As exigências culminaram com a famigerada Lista Traces. Através dela, os europeus exigiram que propriedades rurais no Brasil, rastreadas no interior da área habilitada para a exportação à Europa, tivessem a aprovação de seus veterinários para que pudessem exportar. O fato é uma afronta à soberania nacional, tecnicamente desnecessária e responsável pela criação de uma burocracia custosa e inaceitável para a maioria dos produtores brasileiros. De 15 mil propriedades aptas à exportação, restavam no início de 2008 cerca de 300. Hoje, elas somam cerca de duas mil propriedades. O Brasil tem mais de três milhões de propriedades rurais e exporta carne para 138 países, nenhum deles com exigências parecidas com as que a Europa impõe ao País e a mais ninguém. O efeito disso é visível na curva de preços do bovino europeu. Paralelamente, em 2007, a Romênia e a Bulgária celebraram sua entrada na União Europeia. Os dois países, tradicionais produtores de embutidos e carnes processadas, compravam mais de 120 mil toneladas de carne brasileira, em sua maioria cortes de segunda. Esse comércio também foi interrompido. Não é de se admirar que a Romênia apareça como uma das fontes de carne de cavalo.

Outro exemplo é o do corned beef. A Europa mantém uma legislação com requisitos padronizados de qualidade para o produto importado, mas nenhum para o que é fabricado internamente. O resultado é que os europeus podem processar e vender como corned beef qualquer coisa parecida, competindo deslealmente com o produto brasileiro, que tem melhor qualidade.

Se há uma lição a ser tirada dessa crise é a de que o comércio internacional serve para balancear o mercado. É preciso que a Europa entenda que a primeira vítima das restrições comerciais impostas a outros é sua própria indústria. Para proteger produtores que sobrevivem de subsídios, a Europa penalizou seus 500 milhões de consumidores. Penalizou-os e ao mesmo tempo fomentou o maior esquema de fraude já visto no continente.
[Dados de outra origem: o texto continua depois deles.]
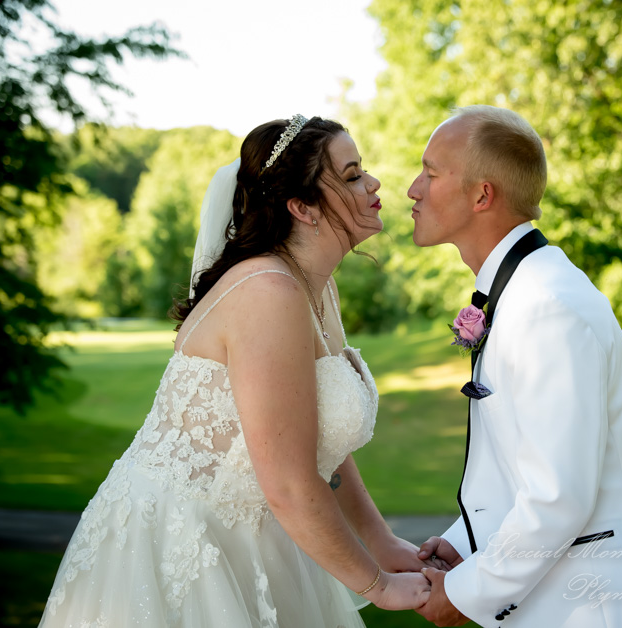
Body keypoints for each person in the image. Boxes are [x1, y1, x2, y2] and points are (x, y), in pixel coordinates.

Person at [40, 115, 431, 627]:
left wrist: (380, 541)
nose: (374, 183)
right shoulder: (268, 292)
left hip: (260, 535)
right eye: (353, 174)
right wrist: (378, 588)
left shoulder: (317, 288)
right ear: (302, 206)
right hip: (183, 543)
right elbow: (289, 483)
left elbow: (315, 441)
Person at [406, 106, 622, 627]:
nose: (413, 189)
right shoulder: (525, 291)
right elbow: (524, 464)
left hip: (605, 605)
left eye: (430, 172)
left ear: (482, 195)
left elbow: (559, 497)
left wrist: (465, 592)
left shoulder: (544, 305)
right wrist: (468, 543)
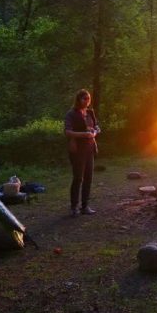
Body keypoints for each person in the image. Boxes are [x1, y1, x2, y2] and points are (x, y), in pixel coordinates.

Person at [64, 88, 100, 217]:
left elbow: (97, 127)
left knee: (88, 178)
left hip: (89, 149)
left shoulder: (90, 112)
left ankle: (85, 206)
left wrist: (94, 133)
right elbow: (67, 132)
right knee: (78, 178)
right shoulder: (71, 114)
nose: (87, 101)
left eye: (88, 98)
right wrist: (84, 134)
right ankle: (74, 207)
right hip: (77, 150)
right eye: (84, 98)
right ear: (78, 99)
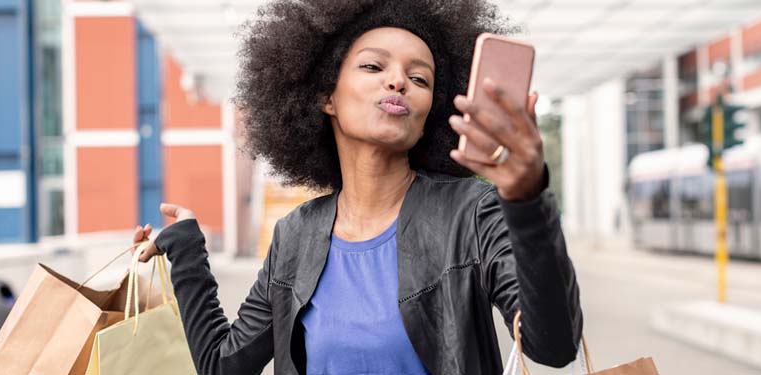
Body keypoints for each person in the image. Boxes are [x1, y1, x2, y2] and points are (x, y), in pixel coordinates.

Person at [132, 0, 582, 373]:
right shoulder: (295, 235)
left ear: (433, 113)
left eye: (420, 78)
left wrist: (526, 197)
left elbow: (554, 346)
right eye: (373, 66)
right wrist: (188, 251)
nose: (398, 81)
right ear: (326, 97)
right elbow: (221, 364)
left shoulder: (473, 212)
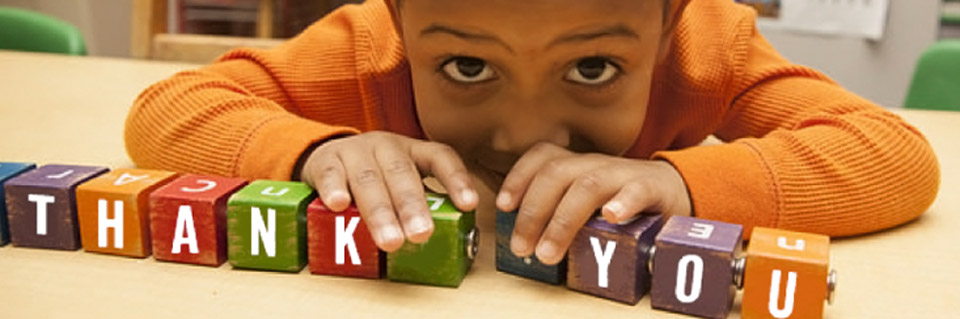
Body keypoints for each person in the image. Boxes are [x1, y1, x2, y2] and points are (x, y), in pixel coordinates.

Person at [125, 0, 940, 265]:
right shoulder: (363, 50)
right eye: (467, 69)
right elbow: (168, 110)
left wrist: (684, 184)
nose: (521, 132)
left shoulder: (710, 48)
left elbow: (892, 154)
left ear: (665, 31)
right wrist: (312, 150)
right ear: (404, 25)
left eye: (591, 69)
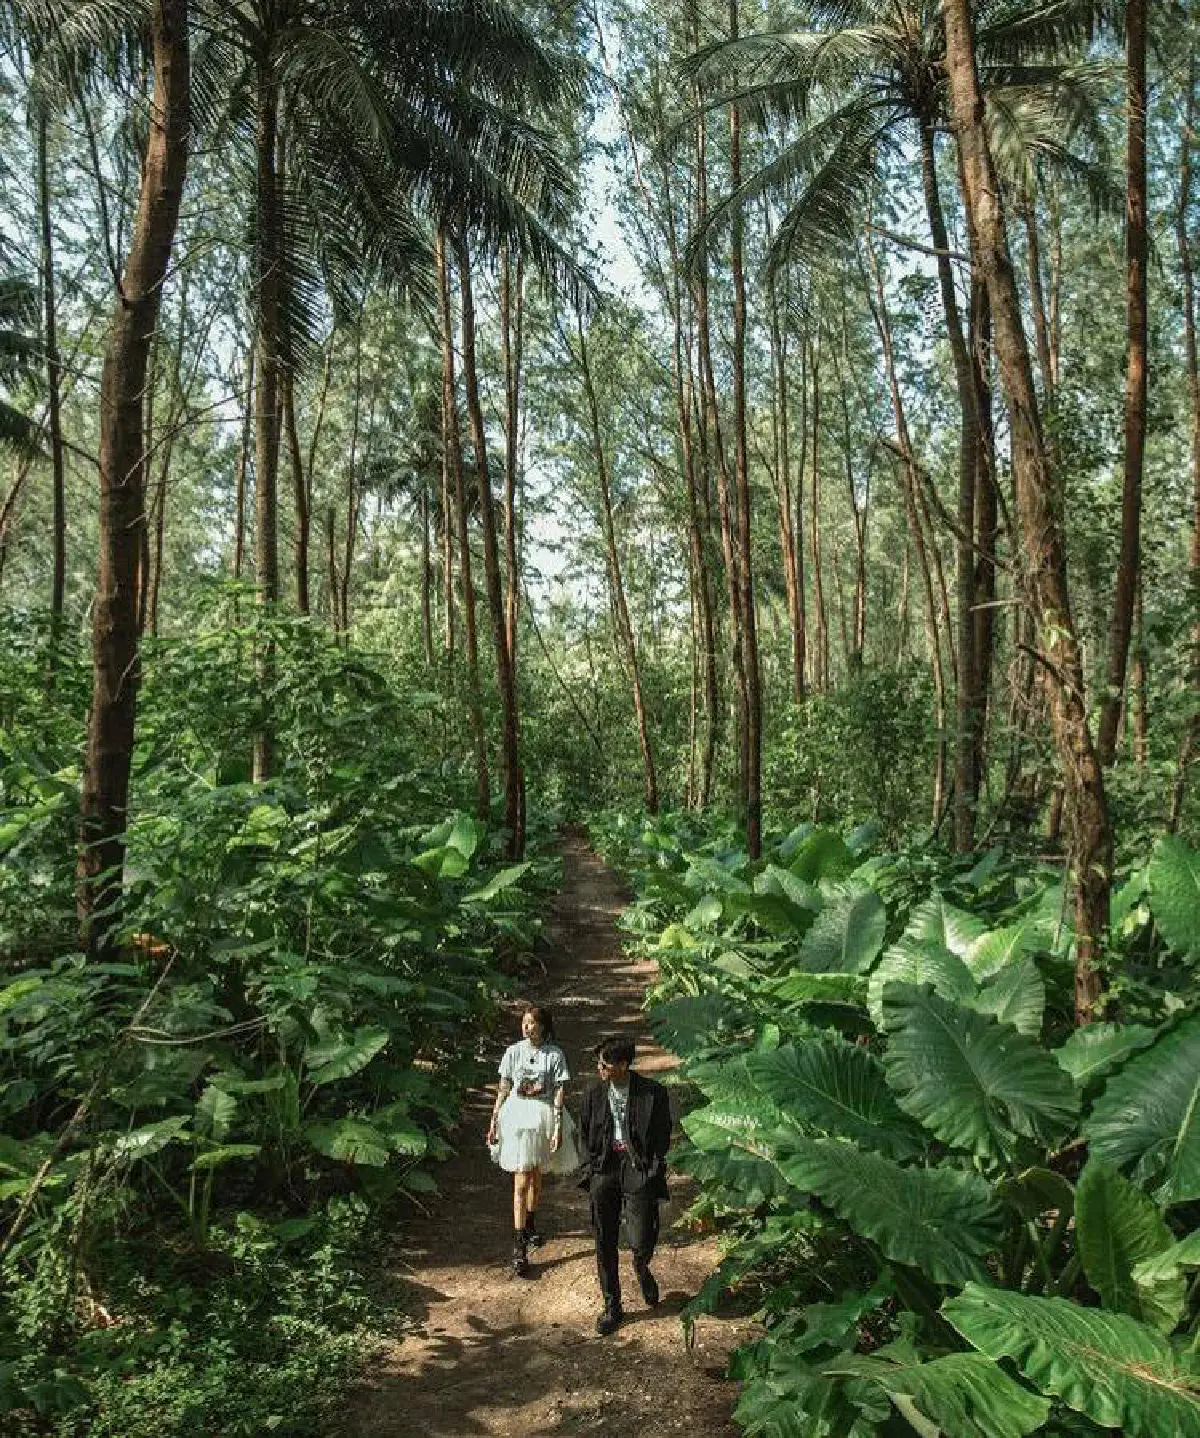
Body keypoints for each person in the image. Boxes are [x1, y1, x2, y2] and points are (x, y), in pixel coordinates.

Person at [577, 1035, 672, 1335]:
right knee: (604, 1239)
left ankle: (641, 1266)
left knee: (641, 1237)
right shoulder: (593, 1094)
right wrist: (590, 1169)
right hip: (604, 1169)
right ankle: (612, 1306)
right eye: (598, 1064)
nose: (599, 1069)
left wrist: (653, 1168)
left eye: (604, 1064)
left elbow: (663, 1134)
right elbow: (583, 1134)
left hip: (638, 1169)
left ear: (622, 1065)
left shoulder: (652, 1093)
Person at [486, 1005, 575, 1276]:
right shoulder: (513, 1052)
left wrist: (557, 1126)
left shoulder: (554, 1055)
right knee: (521, 1179)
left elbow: (559, 1090)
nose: (527, 1027)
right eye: (524, 1022)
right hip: (517, 1117)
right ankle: (519, 1243)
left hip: (543, 1116)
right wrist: (494, 1118)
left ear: (543, 1026)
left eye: (532, 1022)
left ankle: (531, 1221)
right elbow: (503, 1087)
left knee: (536, 1176)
Em um encontro em Bruxelas, entre brasileiros e europeus, uma representante britânica de uma importante associação comercial perguntava: “Será a carne bovina o novo cordeiro”, numa referência à carne ovina, que era comum nas mesas de todas as famílias da Inglaterra, e que hoje só é vista em dias de festa.

Há 15 anos, a União Europeia era o destino de 56% da carne bovina exportada pelo Brasil. Hoje representa menos de 10%. Os europeus poderiam reverter o quadro com uma maior liberalização do comércio. Mas, provavelmente, o que vai acontecer é que virá com novas exigências, resultantes de sua própria incapacidade de controle. Mesmo que o Brasil pratique, há anos, mecanismos mais eficientes de controle. É o que a experiência nos diz. Esperamos estar equivocados desta vez.